Entries taken from a collection:
—————

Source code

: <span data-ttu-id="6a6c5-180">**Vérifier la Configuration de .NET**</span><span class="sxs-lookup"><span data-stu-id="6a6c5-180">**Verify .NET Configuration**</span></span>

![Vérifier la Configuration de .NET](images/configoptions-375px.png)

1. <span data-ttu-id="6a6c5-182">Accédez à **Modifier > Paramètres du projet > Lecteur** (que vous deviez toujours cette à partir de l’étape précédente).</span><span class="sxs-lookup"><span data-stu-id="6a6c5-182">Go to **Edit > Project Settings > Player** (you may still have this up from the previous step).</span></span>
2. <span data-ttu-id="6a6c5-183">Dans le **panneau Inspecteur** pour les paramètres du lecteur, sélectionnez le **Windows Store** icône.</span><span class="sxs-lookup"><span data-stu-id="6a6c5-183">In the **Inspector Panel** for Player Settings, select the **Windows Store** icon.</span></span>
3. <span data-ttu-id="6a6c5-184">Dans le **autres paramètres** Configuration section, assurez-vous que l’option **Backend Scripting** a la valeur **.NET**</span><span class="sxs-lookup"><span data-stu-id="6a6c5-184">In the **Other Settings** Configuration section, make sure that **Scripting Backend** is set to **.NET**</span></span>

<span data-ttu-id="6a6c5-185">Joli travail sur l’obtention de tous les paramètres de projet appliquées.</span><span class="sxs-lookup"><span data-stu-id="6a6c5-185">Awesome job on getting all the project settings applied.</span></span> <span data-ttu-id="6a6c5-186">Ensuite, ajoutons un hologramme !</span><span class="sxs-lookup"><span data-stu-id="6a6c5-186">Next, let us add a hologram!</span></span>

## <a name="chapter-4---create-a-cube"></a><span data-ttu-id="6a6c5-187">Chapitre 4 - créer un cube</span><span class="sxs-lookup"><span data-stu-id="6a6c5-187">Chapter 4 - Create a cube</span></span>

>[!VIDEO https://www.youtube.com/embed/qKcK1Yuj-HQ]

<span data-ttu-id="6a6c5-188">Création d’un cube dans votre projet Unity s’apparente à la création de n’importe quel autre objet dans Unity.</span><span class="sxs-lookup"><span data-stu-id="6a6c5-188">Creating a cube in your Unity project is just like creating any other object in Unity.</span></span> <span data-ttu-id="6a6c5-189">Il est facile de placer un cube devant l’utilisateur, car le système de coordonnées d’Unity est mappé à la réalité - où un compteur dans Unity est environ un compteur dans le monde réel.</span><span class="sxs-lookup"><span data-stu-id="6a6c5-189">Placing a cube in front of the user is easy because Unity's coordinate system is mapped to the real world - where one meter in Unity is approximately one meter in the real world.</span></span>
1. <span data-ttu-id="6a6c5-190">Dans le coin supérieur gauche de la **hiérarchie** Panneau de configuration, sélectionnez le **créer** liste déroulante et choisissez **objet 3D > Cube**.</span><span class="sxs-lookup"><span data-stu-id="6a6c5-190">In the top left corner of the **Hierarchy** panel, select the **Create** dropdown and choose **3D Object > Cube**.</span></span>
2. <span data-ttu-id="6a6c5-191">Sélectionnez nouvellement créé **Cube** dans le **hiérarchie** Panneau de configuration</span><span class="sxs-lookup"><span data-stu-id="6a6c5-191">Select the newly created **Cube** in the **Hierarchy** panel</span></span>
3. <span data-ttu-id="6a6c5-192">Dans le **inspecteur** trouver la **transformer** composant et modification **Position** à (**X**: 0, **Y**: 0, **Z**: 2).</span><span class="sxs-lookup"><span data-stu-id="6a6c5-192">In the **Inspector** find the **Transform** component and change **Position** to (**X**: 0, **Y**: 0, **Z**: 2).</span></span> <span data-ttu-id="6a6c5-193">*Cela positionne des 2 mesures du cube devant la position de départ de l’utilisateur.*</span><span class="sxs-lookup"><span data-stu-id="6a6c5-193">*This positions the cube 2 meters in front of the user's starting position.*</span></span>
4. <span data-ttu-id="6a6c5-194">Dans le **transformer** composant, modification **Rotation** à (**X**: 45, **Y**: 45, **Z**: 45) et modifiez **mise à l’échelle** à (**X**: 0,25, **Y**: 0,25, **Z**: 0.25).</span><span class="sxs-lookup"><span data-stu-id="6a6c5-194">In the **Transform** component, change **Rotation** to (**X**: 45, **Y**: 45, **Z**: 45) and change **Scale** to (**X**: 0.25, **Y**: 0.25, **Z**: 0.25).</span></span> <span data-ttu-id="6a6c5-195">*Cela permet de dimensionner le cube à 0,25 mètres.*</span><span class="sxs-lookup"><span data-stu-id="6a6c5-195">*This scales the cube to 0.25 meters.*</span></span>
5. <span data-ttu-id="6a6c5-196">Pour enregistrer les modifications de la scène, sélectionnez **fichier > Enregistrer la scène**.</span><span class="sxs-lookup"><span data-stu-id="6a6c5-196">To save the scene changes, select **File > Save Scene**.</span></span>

—————

-- EXERCISE --
Copy, exactly and with nothing added, the lines from the one containing "to 0.25 meters.*</span></span>" through the end of the records.

-- TASK ANSWER --
4. <span data-ttu-id="6a6c5-194">Dans le **transformer** composant, modification **Rotation** à (**X**: 45, **Y**: 45, **Z**: 45) et modifiez **mise à l’échelle** à (**X**: 0,25, **Y**: 0,25, **Z**: 0.25).</span><span class="sxs-lookup"><span data-stu-id="6a6c5-194">In the **Transform** component, change **Rotation** to (**X**: 45, **Y**: 45, **Z**: 45) and change **Scale** to (**X**: 0.25, **Y**: 0.25, **Z**: 0.25).</span></span> <span data-ttu-id="6a6c5-195">*Cela permet de dimensionner le cube à 0,25 mètres.*</span><span class="sxs-lookup"><span data-stu-id="6a6c5-195">*This scales the cube to 0.25 meters.*</span></span>
5. <span data-ttu-id="6a6c5-196">Pour enregistrer les modifications de la scène, sélectionnez **fichier > Enregistrer la scène**.</span><span class="sxs-lookup"><span data-stu-id="6a6c5-196">To save the scene changes, select **File > Save Scene**.</span></span>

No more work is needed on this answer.